Connecting the Colors is one of the biggest events on the royal calendar (Image: Getty)
Everything you need to know about Combining Color
- Joining the Color celebrates the monarch’s official birthday and has been held almost every year for over 260 years. First, King II. It was carried out during the reign of Charles II and was later commissioned by King Charles II. It was introduced as an annual event during George’s reign and has seen many adaptations over the years.
- The Troop in the Color is one of the largest military parades of the year, attended by approximately 1,600 soldiers, 400 musicians and more than 200 horses.
- Members of the Royal Family appear either on horseback or in a horse-drawn carriage. The Prince of Wales, the Duke of Edinburgh and the Princess Crown, as Royal Colonels, always ride on horseback in military uniform; Meanwhile, the rest of the senior royal family is traveling by cars.
- At the start of the ceremony the King is greeted with a Royal Salute on Horse Guards Parade and a 41 Gun Salute fired by the King’s Troop Royal Horse Artillery from Green Park.

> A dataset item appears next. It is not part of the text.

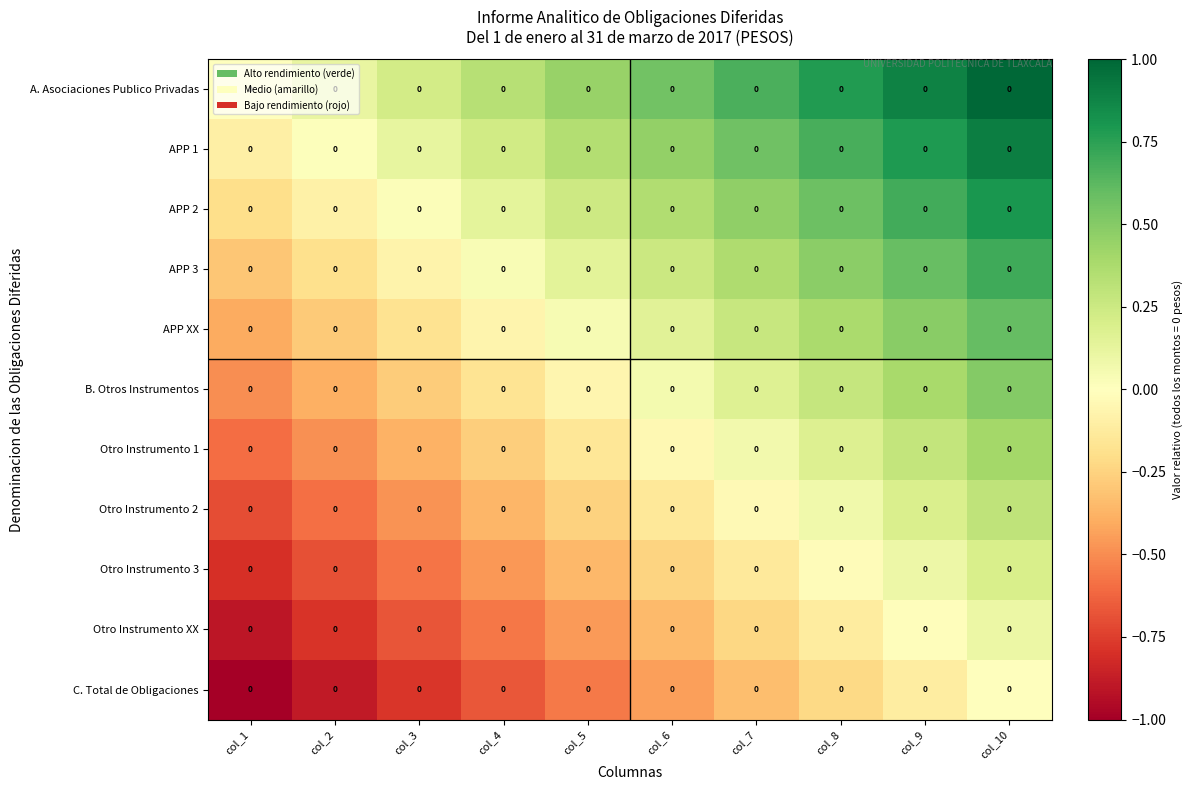

What is the smallest value displayed?

-1.0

The king then inspects his troops.
- A regiment of the Foot Guards is chosen each year to rally their Colors before the King. This year it’s the turn of the Grenadier Guards, who commissioned Queen Camilla as a colonel. There are five regiments of the Foot Guards that march from Buckingham Palace to the Horse Guards Parade at Whitehall: the Grenadier Guards, the Welsh Guards, the Irish Guards, the Scots Guards and the Coldstream Guards.